Copy all of the data below word for word, omitting the pictures from your copy.
───── Task material ─────
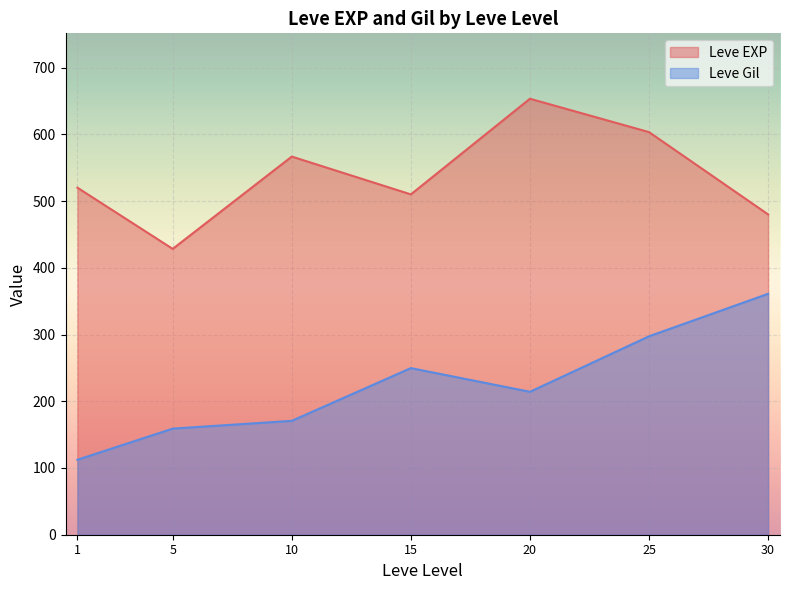

What is the difference between the Leve EXP values at 20 and 25?

50.0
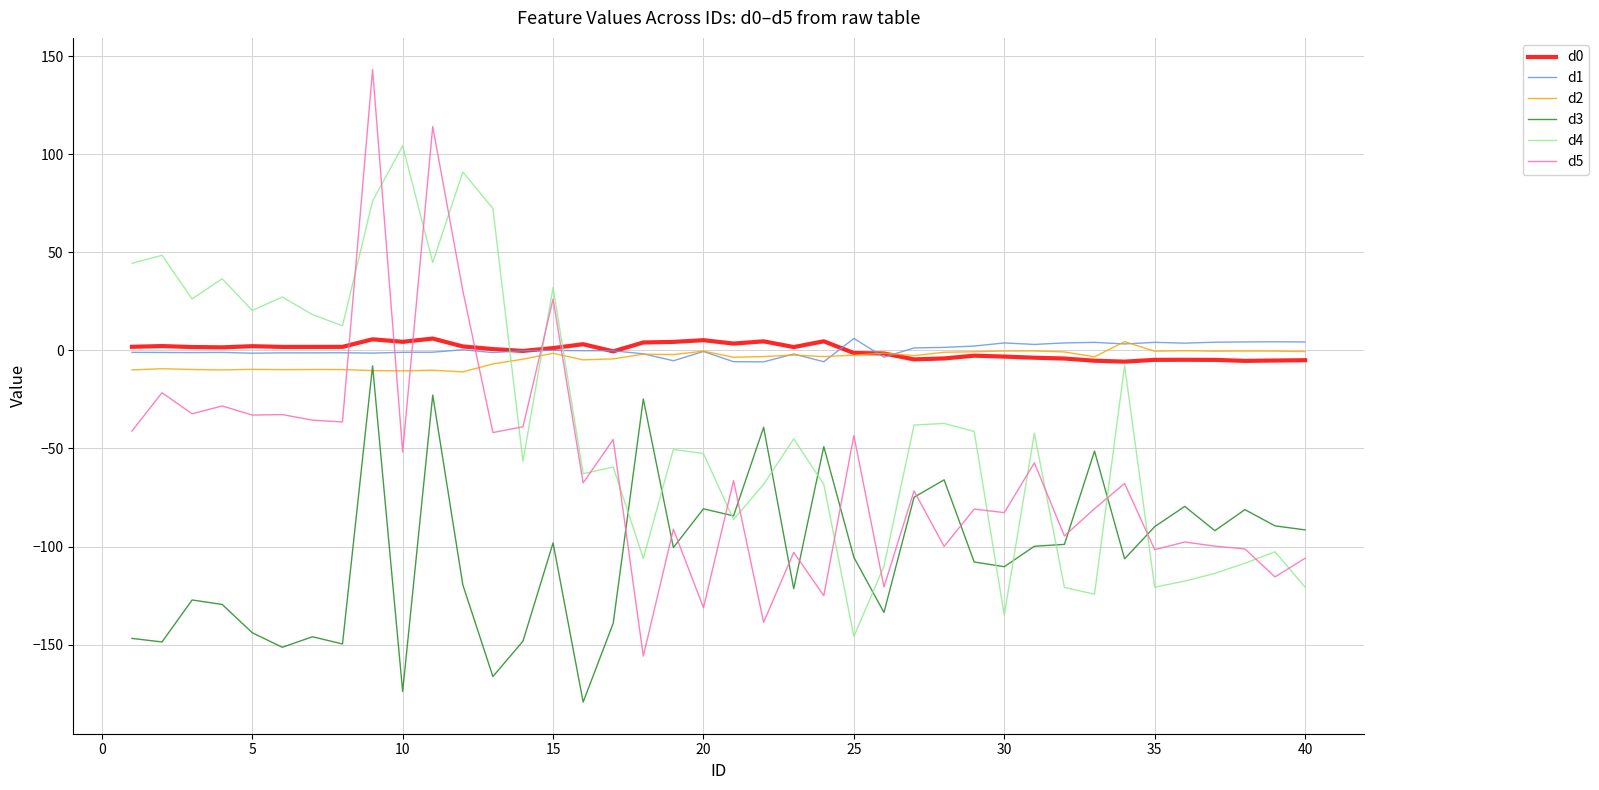

After their last crossing, which series has the higher values: d4 or d1?

d1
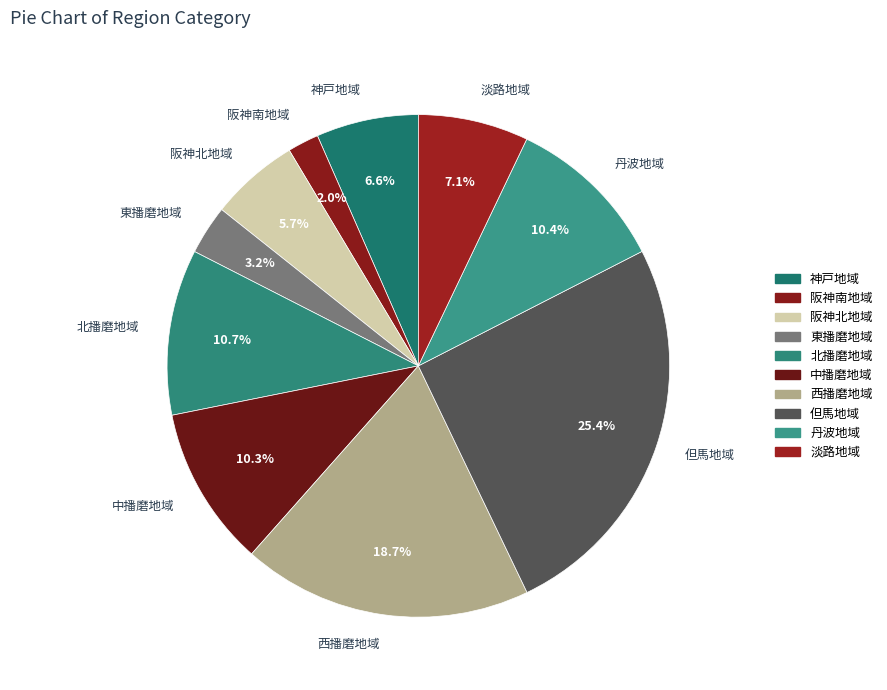

To the nearest percent, what percentage of the pie is 北播磨地域?

11%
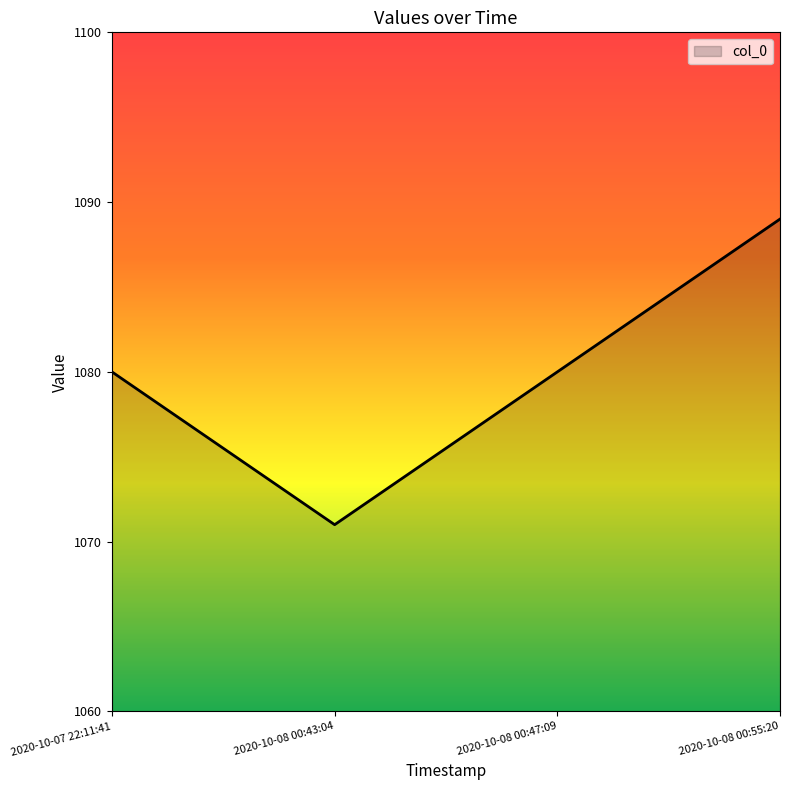

What is the sum of all values?

4320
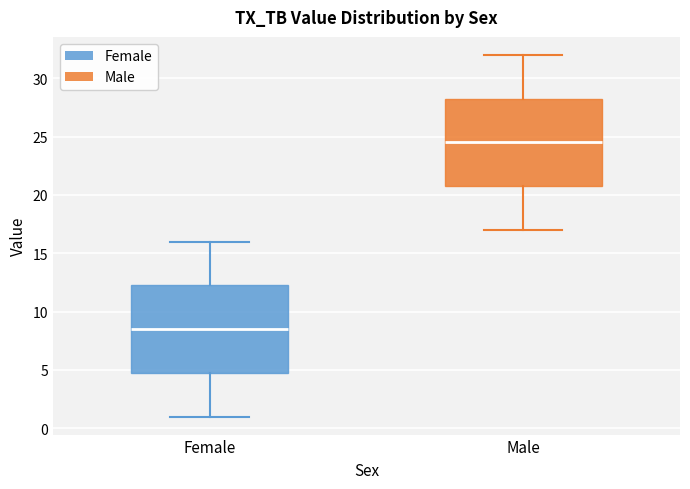

Reading left to right, read every box against the y-axis: the position of its median line, the range the box covers, and the ends of its whiskers. The values are not printed on the chart, so give them approximately, as read against the axis.

Female: median 8.5, box 5.0 to 12.5, whiskers 1.0 to 16.0
Male: median 24.5, box 21.0 to 28.5, whiskers 17.0 to 32.0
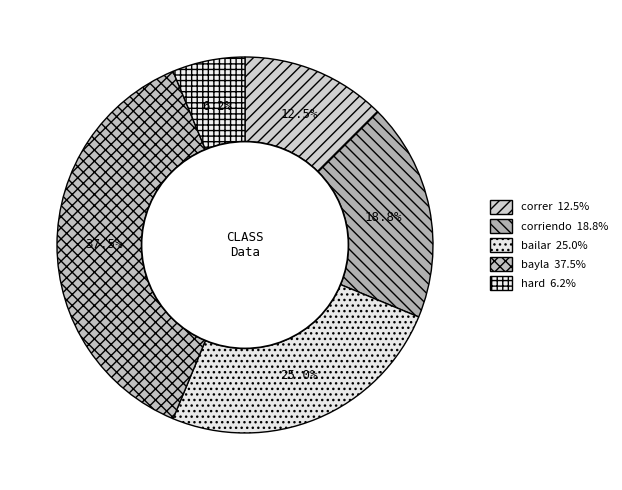

Which has a higher value, hard or correr?

correr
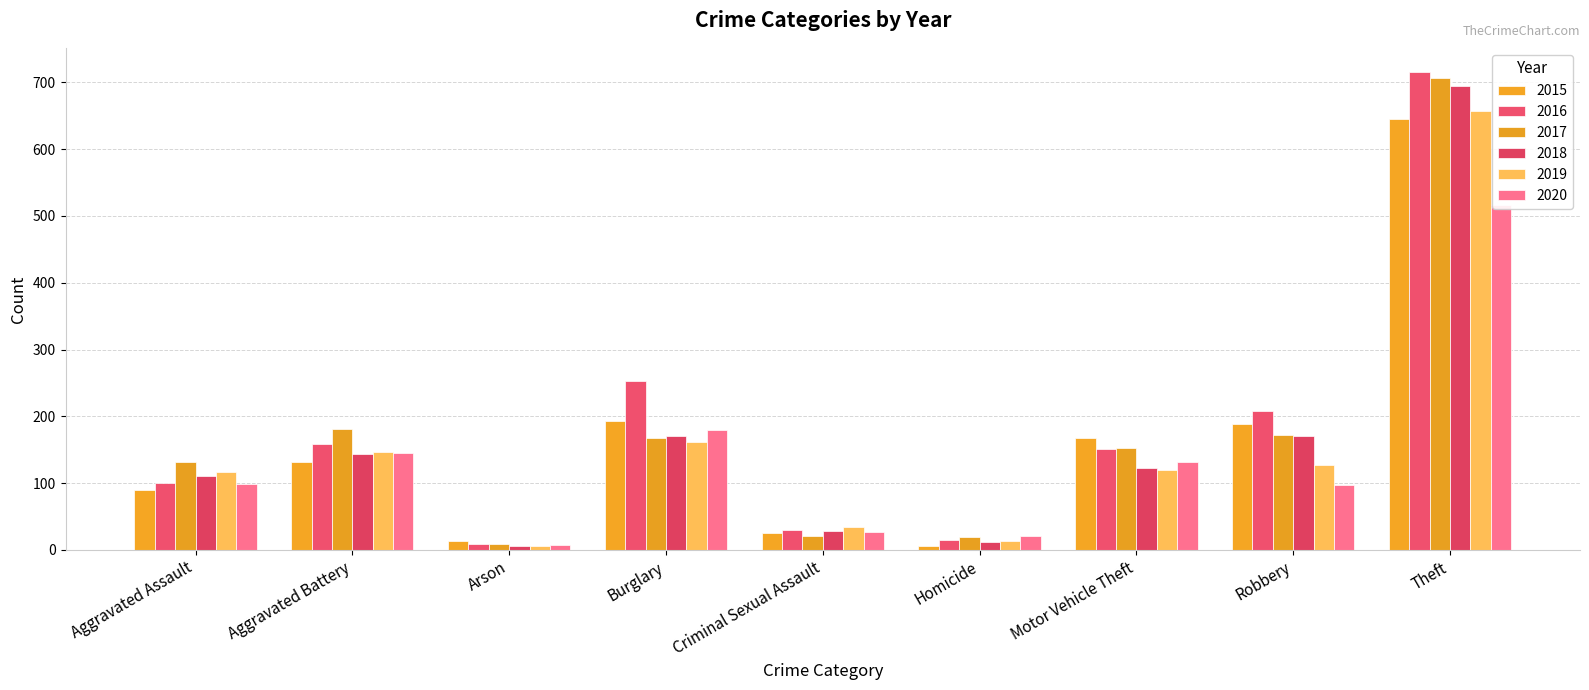

What is the sum of the 2017 values at Theft and Robbery?

879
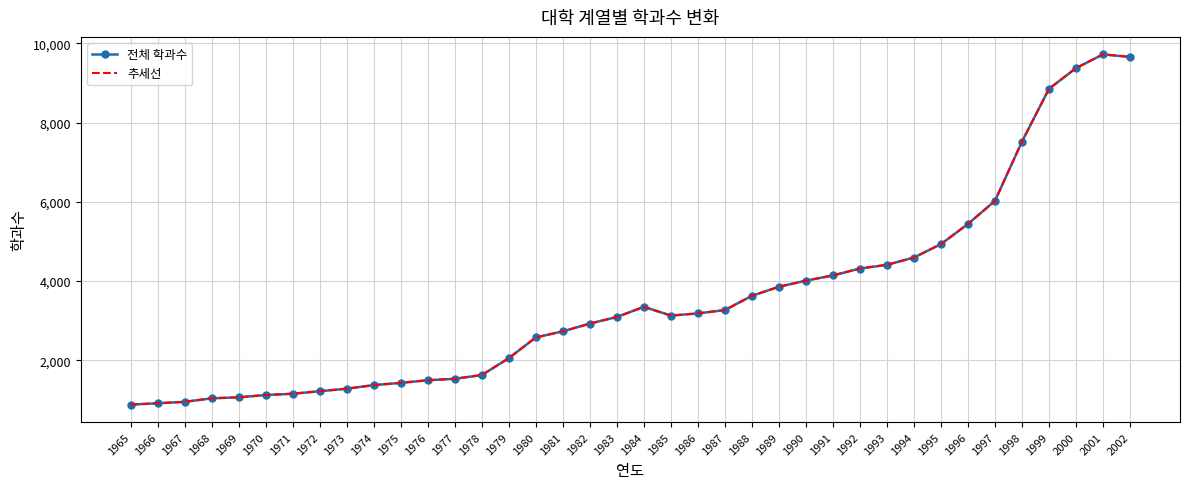

What is the total value across all series at 1966?

1822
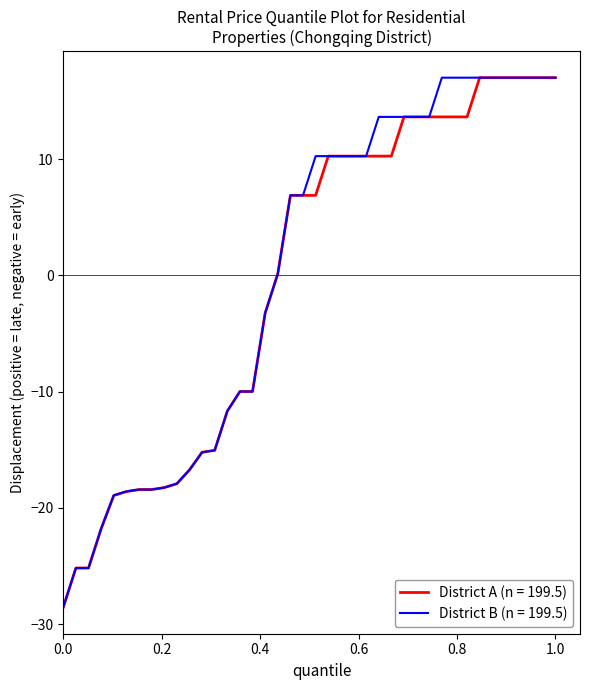

What is the minimum value shown in the chart?

-28.5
─────
Answer:
What is the difference between the Leve EXP values at 20 and 25?

50.0

After their last crossing, which series has the higher values: d4 or d1?

d1

To the nearest percent, what percentage of the pie is 北播磨地域?

11%

What is the sum of all values?

4320

Reading left to right, read every box against the y-axis: the position of its median line, the range the box covers, and the ends of its whiskers. The values are not printed on the chart, so give them approximately, as read against the axis.

Female: median 8.5, box 5.0 to 12.5, whiskers 1.0 to 16.0
Male: median 24.5, box 21.0 to 28.5, whiskers 17.0 to 32.0

Which has a higher value, hard or correr?

correr

What is the sum of the 2017 values at Theft and Robbery?

879

What is the total value across all series at 1966?

1822

What is the minimum value shown in the chart?

-28.5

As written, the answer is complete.